Für den Bau einer touristischen Freizeiteinrichtung mit Sportbad im Delitzscher Norden ist eine weitere Hürde übersprungen worden. Der Stadtrat beschloss am Donnerstagabend nach langer Debatte mehrheitlich bei vier Gegenstimmen eine außerplanmäßige Auszahlung in Höhe von 900 000 Euro für die Planungen dieses Vorhabens. Allerdings hatte die Stadtverwaltung ihre Beschlussvorlage im Ergebnis der im Vorfeld nicht öffentlich geführten Beratungen in den Ausschüssen überarbeitet. Wie Bürgermeister Thorsten Schöne (parteilos) erläuterte, seien Bedenken aufgegriffen und Empfehlungen der Ausschüsse zur Konkretisierung des Bedarfes sowie der Betriebs- und Personalkosten aufgenommen und in die Vorlage eingearbeitet worden. Somit sind mit dem Beschluss Richtlinien für die Planung vorgegeben worden, die erst erfüllt sein müssen, ehe die europaweite Ausschreibung für den Bau startet. „Eine Vorgabe ist, den jährlichen städtischen Zuschuss für den Betrieb des Bades auf rund 600 000 Euro zu beschränken.“ Dies werde auf der Grundlage des derzeitigen Preisniveaus für Betriebs- und Personalkosten und Eintrittspreisen vergleichbarer Bäder in der näheren Umgebung erfolgen, die in einer Machbarkeitsstudie untersucht worden sind. In einem ersten Planungsschritt soll ermittelt werden, was Delitzsch braucht und ob das mit dem abgesteckten Kostenrahmen in Höhe von 15 Millionen Euro konform geht. „Erst wenn mit hoher Wahrscheinlichkeit gesagt werden kann, Bau und Betrieb sind machbar, wird der nächste Schritt folgen“, so Schöne weiter. Deshalb hat der Stadtrat zunächst nur beschlossen, die Planungen für das Sportbad mit Sommeraußenbecken zu beauftragen. Dazu soll ein Büro gebunden werden, das gemeinsam mit der Verwaltung und einem Projektsteuerer eine sogenannte Studie erarbeitet. Ziel dabei ist, die Investitionssumme entsprechend des Nutzungsbedarfes zu präzisieren und konkrete Aussagen zu notwendigen Personal- und Betriebskosten zu treffen. Jede Stadtratsfraktion hat die Möglichkeit, einen Vertreter in diesen Prozess einzubinden.

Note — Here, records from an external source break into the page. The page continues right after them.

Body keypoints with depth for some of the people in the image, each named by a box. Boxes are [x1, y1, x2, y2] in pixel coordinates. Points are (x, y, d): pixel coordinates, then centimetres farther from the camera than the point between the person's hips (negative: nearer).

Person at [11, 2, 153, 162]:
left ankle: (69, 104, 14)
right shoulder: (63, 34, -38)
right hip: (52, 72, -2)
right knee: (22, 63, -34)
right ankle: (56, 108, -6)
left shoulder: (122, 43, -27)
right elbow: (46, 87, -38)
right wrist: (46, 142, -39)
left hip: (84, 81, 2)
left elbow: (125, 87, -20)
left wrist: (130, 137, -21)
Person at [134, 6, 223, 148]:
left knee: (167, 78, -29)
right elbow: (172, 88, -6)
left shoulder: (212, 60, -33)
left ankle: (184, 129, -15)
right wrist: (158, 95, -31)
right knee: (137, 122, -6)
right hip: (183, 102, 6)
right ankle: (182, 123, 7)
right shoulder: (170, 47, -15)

Die Diskussion spiegelte die Schwere der Entscheidung und die Bedenken wider. Die Freien Wähler beantragten eine Änderung im Beschlusstext. Bezüglich der Höhe des Gesamtbudgets des Vorhabens forderte die Fraktion statt „soll“ 15 Millionen Euro nicht überschreiten, zu formulieren „darf“ 15 Millionen Euro nicht überschreiten. Damit wollten die Freien Wähler, wie Olaf Quingue begründete, einer möglichen Kostenexplosion siehe Stuttgart 21 vorbeugen, die den künftigen finanziellen Spielraum der Stadt einschränken würde. Eine Mehrheit fand sich im Gremium dafür nicht. Das folgte dem Beschlussvorschlag der Verwaltung, den Mathias Plath (CDU) und Christian Stoye (Die Linke) als eine mutige Entscheidung für die Zukunft der Stadt bezeichneten, nachdem sich Rüdiger Kleinke (SPD) bei Kämmerer Michael Schmiech versichert hatte, dass sich die Stadt das Projekt leisten könne. Sonst hätte er längst interveniert, sagte Schmiech.